PROVIDED RECORDS
■ ■ ■ ■
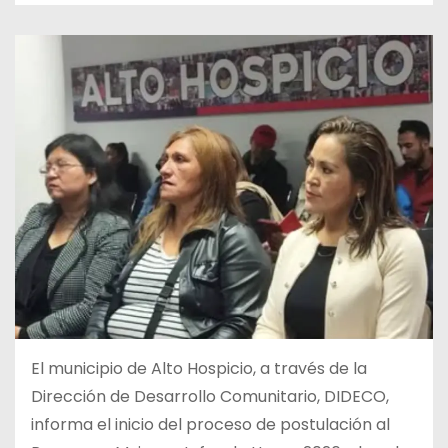
El municipio de Alto Hospicio, a través de la
Dirección de Desarrollo Comunitario, DIDECO,
informa el inicio del proceso de postulación al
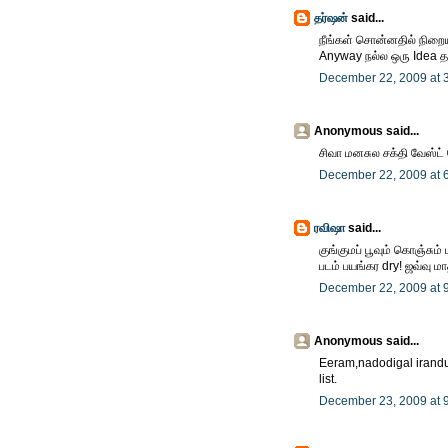
தர்ஷன்
said...
நீங்கள் சொன்னதில் நிறைய 
Anyway நல்ல ஒரு Idea தந்
December 22, 2009 at 
Anonymous said...
சிவா மனசுல சக்தி வேஸ்ட் 
December 22, 2009 at 
ரவிஷா
said...
குங்குமப் பூவும் கொஞ்சும்
படம் பயங்கர dry! ஜவ்வு மாத
December 22, 2009 at 
Anonymous said...
Eeram,nadodigal irandu
list.
December 23, 2009 at 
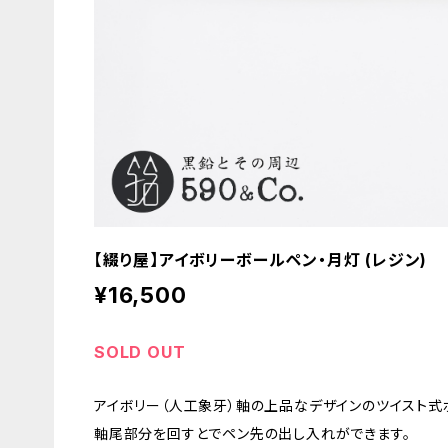
【綴り屋】アイボリーボールペン・月灯 (レジン)
¥16,500
SOLD OUT
アイボリー（人工象牙）軸の上品なデザインのツイスト式
軸尾部分を回すとでペン先の出し入れができます。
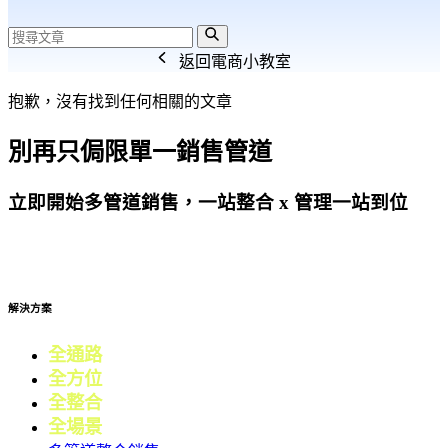
返回電商小教室
抱歉，沒有找到任何相關的文章
別再只侷限單一銷售管道
立即開始多管道銷售，一站整合 x 管理一站到位
免費試用
解決方案
全通路
電商
全方位
零售
全整合
行銷
全場景
會員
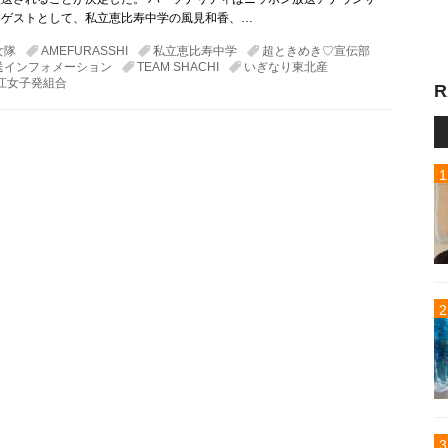
。ゲストとして、私立恵比寿中学の風見和香、…
女隊
AMEFURASSHI
私立恵比寿中学
超ときめき♡宣伝部
送インフォメーション
TEAM SHACHI
いぎなり東北産
江女子発組合
R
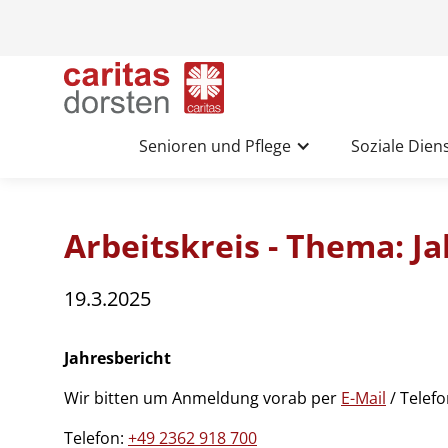
Senioren und Pflege
Soziale Dien
Arbeitskreis - Thema: J
19.3.2025
Jahresbericht
Wir bitten um Anmeldung vorab per
E-Mail
/ Telef
Telefon:
+49 2362 918 700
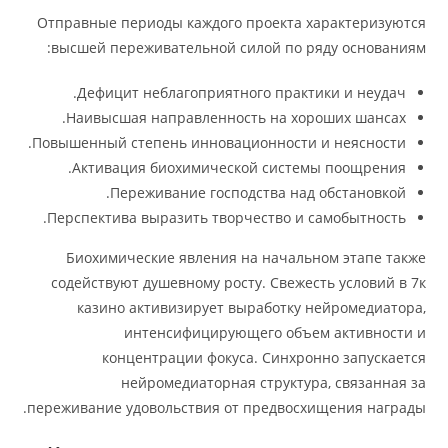
Отправные периоды каждого проекта характеризуются
высшей переживательной силой по ряду основаниям:
Дефицит неблагоприятного практики и неудач.
Наивысшая направленность на хороших шансах.
Повышенный степень инновационности и неясности.
Активация биохимической системы поощрения.
Переживание господства над обстановкой.
Перспектива выразить творчество и самобытность.
Биохимические явления на начальном этапе также
содействуют душевному росту. Свежесть условий в 7к
казино активизирует выработку нейромедиатора,
интенсифицирующего объем активности и
концентрации фокуса. Синхронно запускается
нейромедиаторная структура, связанная за
переживание удовольствия от предвосхищения награды.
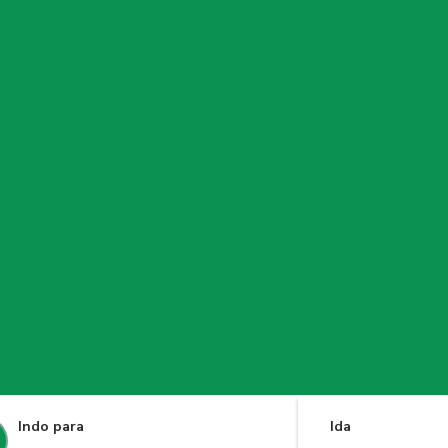
Indo para
Ida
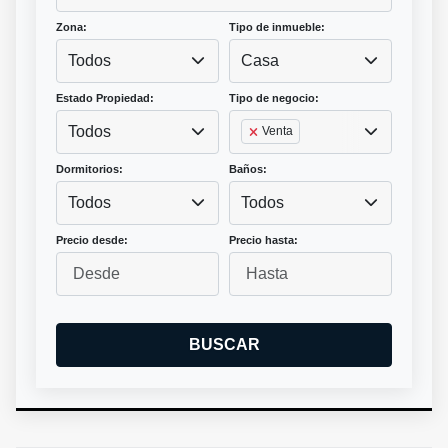
Zona:
Tipo de inmueble:
Todos
Casa
Estado Propiedad:
Tipo de negocio:
Todos
Venta
Dormitorios:
Baños:
Todos
Todos
Precio desde:
Precio hasta:
BUSCAR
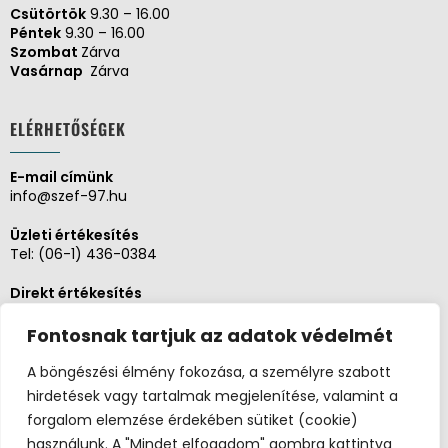
Csütörtök
9.30 – 16.00
Péntek
9.30 – 16.00
Szombat
Zárva
Vasárnap
Zárva
ELÉRHETŐSÉGEK
E-mail címünk
info@szef-97.hu
Üzleti értékesítés
Tel:
(06-1) 436-0384
Direkt értékesítés
Tel:
(06-1) 430-1930
Fontosnak tartjuk az adatok védelmét
Adminisztráció, Pénzügy
Tel:
(06-1) 430-1930
A böngészési élmény fokozása, a személyre szabott
hirdetések vagy tartalmak megjelenítése, valamint a
Szerviz és karbantartás
forgalom elemzése érdekében sütiket (cookie)
Tel:
(06-20) 326-8654
használunk. A "Mindet elfogadom" gombra kattintva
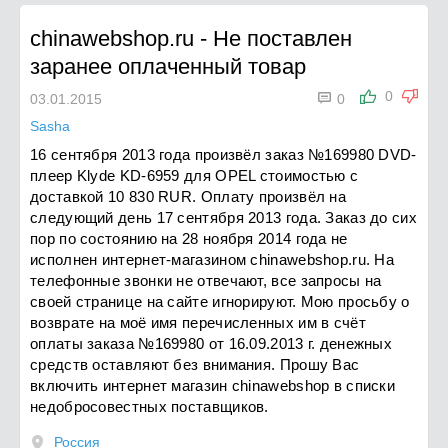
chinawebshop.ru
-
Не поставлен
заранее оплаченный товар

0
03.01.2015
0
Sasha
16 сентября 2013 года произвёл заказ №169980 DVD-
плеер Klyde KD-6959 для OPEL стоимостью с
доставкой 10 830 RUR. Оплату произвёл на
следующий день 17 сентября 2013 года. Заказ до сих
пор по состоянию на 28 ноября 2014 года не
исполнен интернет-магазином chinawebshop.ru. На
телефонные звонки не отвечают, все запросы на
своей странице на сайте игнорируют. Мою просьбу о
возврате на моё имя перечисленных им в счёт
оплаты заказа №169980 от 16.09.2013 г. денежных
средств оставляют без внимания. Прошу Вас
включить интернет магазин chinawebshop в списки
недобросовестных поставщиков.
Россия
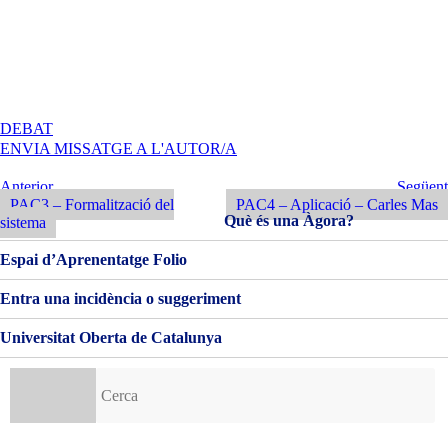
A
DEBAT
PAC3
ENVIA MISSATGE A L'AUTOR/A
FORMALITZACIÓ
DEL
Navegació
Entrada
Següent
Anterior
Següent
SISTEMA
Anterior
Entrada
PAC3 – Formalització del
PAC4 – Aplicació – Carles Mas
d'entrades
Què és una Àgora?
sistema
Espai d’Aprenentatge Folio
Entra una incidència o suggeriment
Universitat Oberta de Catalunya
Cerca:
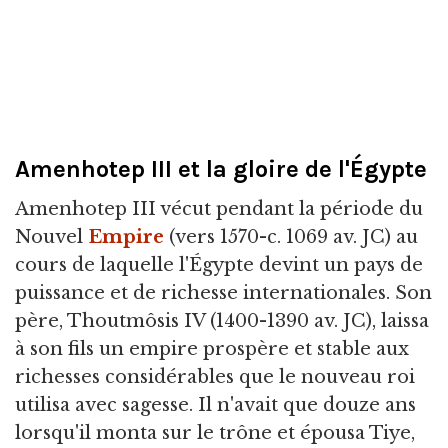
Amenhotep III et la gloire de l'Égypte
Amenhotep III vécut pendant la période du
Nouvel
Empire
(vers 1570-c. 1069 av. JC) au
cours de laquelle l'Égypte devint un pays de
puissance et de richesse internationales. Son
père, Thoutmôsis IV (1400-1390 av. JC), laissa
à son fils un empire prospère et stable aux
richesses considérables que le nouveau roi
utilisa avec sagesse. Il n'avait que douze ans
lorsqu'il monta sur le trône et épousa Tiye,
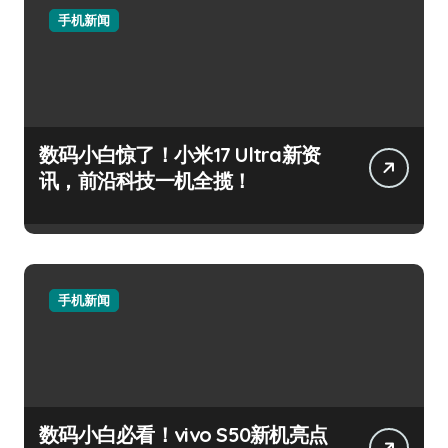
手机新闻
数码小白惊了！小米17 Ultra新资
讯，前沿科技一机全揽！
手机新闻
数码小白必看！vivo S50新机亮点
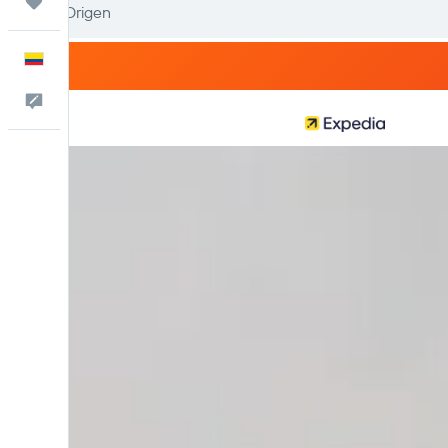
Trips
Español
Comentarios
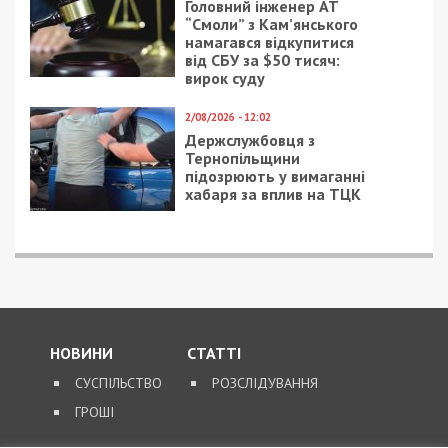
Головний інженер АТ
“Смоли” з Кам’янського
намагався відкупитися
від СБУ за $50 тисяч:
вирок суду
2/08/2026 - 12:02
Держслужбовця з
Тернопільщини
підозрюють у вимаганні
хабаря за вплив на ТЦК
НОВИНИ
СТАТТІ
СУСПІЛЬСТВО
РОЗСЛІДУВАННЯ
ГРОШІ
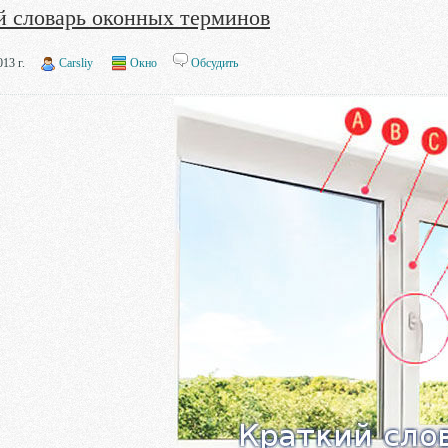
й словарь оконных терминов
13 г.
Carsliy
Окно
Обсудить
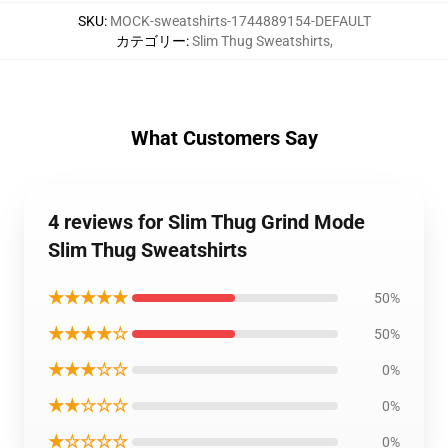
SKU
:
MOCK-sweatshirts-1744889154-DEFAULT
カテゴリー
:
Slim Thug Sweatshirts
,
What Customers Say
4 reviews for Slim Thug Grind Mode
Slim Thug Sweatshirts
★★★★★
50%
★★★★☆
50%
★★★☆☆
0%
★★☆☆☆
0%
★☆☆☆☆
0%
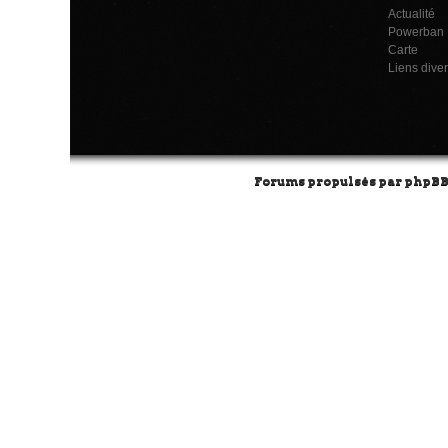
Actualité
Powerban
Carte
Liens dive
Forums propulsés par
phpB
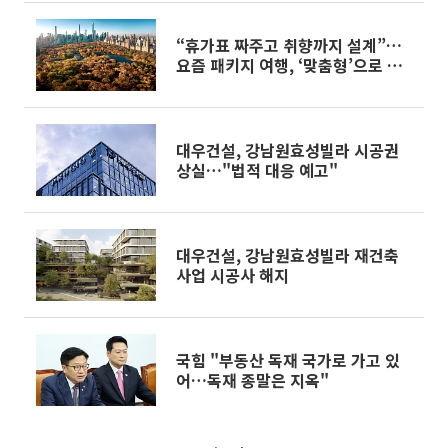
“휴가표 짜주고 취향까지 설계”…
요즘 패키지 여행, ‘맞춤형’으로 대
변신[주말&]
대우건설, 강남원효성빌라 시공권
상실…"법적 대응 예고"
대우건설, 강남원효성빌라 재건축
사업 시공사 해지
국힘 "부동산 독재 국가로 가고 있
어…독재 종말은 지옥"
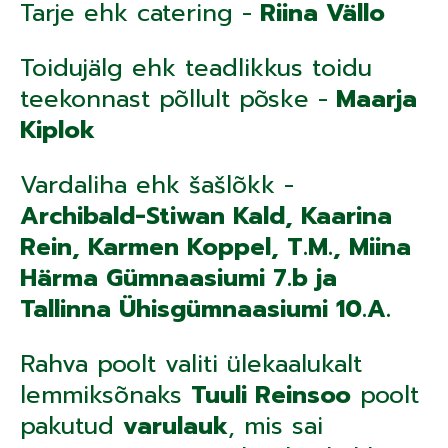
Tarje ehk catering -
Riina Vällo
Toidujälg ehk teadlikkus toidu
teekonnast põllult põske -
Maarja
Kiplok
Vardaliha ehk šašlõkk -
Archibald-Stiwan Kald, Kaarina
Rein, Karmen Koppel, T.M., Miina
Härma Gümnaasiumi 7.b ja
Tallinna Ühisgümnaasiumi 10.A.
Rahva poolt valiti ülekaalukalt
lemmiksõnaks
Tuuli Reinsoo
poolt
pakutud
varulauk
, mis sai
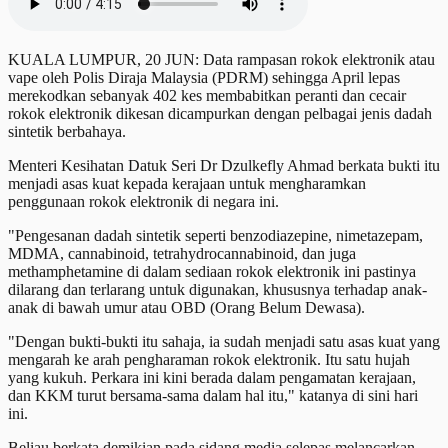
KUALA LUMPUR, 20 JUN: Data rampasan rokok elektronik atau
vape oleh Polis Diraja Malaysia (PDRM) sehingga April lepas
merekodkan sebanyak 402 kes membabitkan peranti dan cecair
rokok elektronik dikesan dicampurkan dengan pelbagai jenis dadah
sintetik berbahaya.
Menteri Kesihatan Datuk Seri Dr Dzulkefly Ahmad berkata bukti itu
menjadi asas kuat kepada kerajaan untuk mengharamkan
penggunaan rokok elektronik di negara ini.
"Pengesanan dadah sintetik seperti benzodiazepine, nimetazepam,
MDMA, cannabinoid, tetrahydrocannabinoid, dan juga
methamphetamine di dalam sediaan rokok elektronik ini pastinya
dilarang dan terlarang untuk digunakan, khususnya terhadap anak-
anak di bawah umur atau OBD (Orang Belum Dewasa).
"Dengan bukti-bukti itu sahaja, ia sudah menjadi satu asas kuat yang
mengarah ke arah pengharaman rokok elektronik. Itu satu hujah
yang kukuh. Perkara ini kini berada dalam pengamatan kerajaan,
dan KKM turut bersama-sama dalam hal itu," katanya di sini hari
ini.
Beliau berkata demikian pada sidang media selepas melancarkan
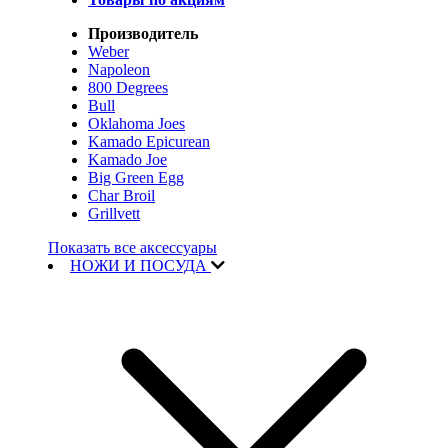
Производитель
Weber
Napoleon
800 Degrees
Bull
Oklahoma Joes
Kamado Epicurean
Kamado Joe
Big Green Egg
Char Broil
Grillvett
Показать все аксессуары
НОЖИ И ПОСУДА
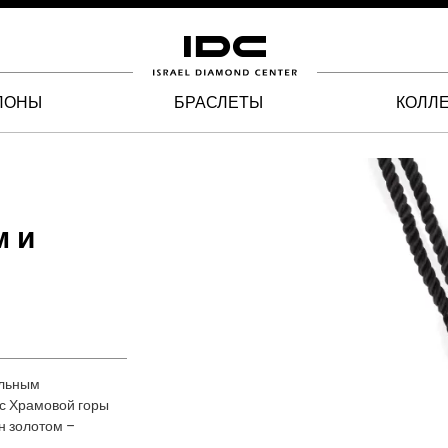
ЛОНЫ
БРАСЛЕТЫ
КОЛЛ
м и
альным
 с Храмовой горы
н золотом –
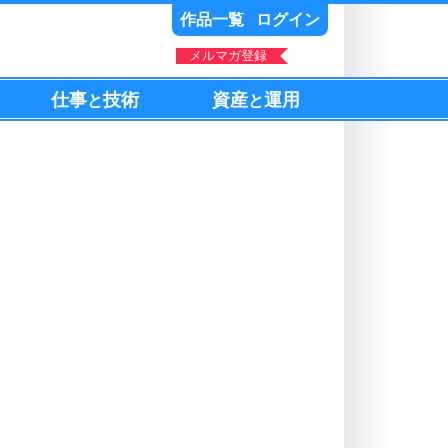
作品一覧
ログイン
メルマガ登録
仕事
技術
資産
運用
と
と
■ ■ ■ ■
WORK REQUIRED
Would you give again, exactly as written, the lines from the one containing "anak di bawah" through the end of the records, with no pictures and no other lines?

WRITTEN REPLY
anak di bawah umur atau OBD (Orang Belum Dewasa).
"Dengan bukti-bukti itu sahaja, ia sudah menjadi satu asas kuat yang
mengarah ke arah pengharaman rokok elektronik. Itu satu hujah
yang kukuh. Perkara ini kini berada dalam pengamatan kerajaan,
dan KKM turut bersama-sama dalam hal itu," katanya di sini hari
ini.
Beliau berkata demikian pada sidang media selepas melancarkan
Производитель
Weber
Napoleon
800 Degrees
Bull
Oklahoma Joes
Kamado Epicurean
Kamado Joe
Big Green Egg
Char Broil
Grillvett
Показать все аксессуары
НОЖИ И ПОСУДА
ЛОНЫ
БРАСЛЕТЫ
КОЛЛ
м и
альным
 с Храмовой горы
н золотом –
作品一覧
ログイン
メルマガ登録
仕事
技術
資産
運用
と
と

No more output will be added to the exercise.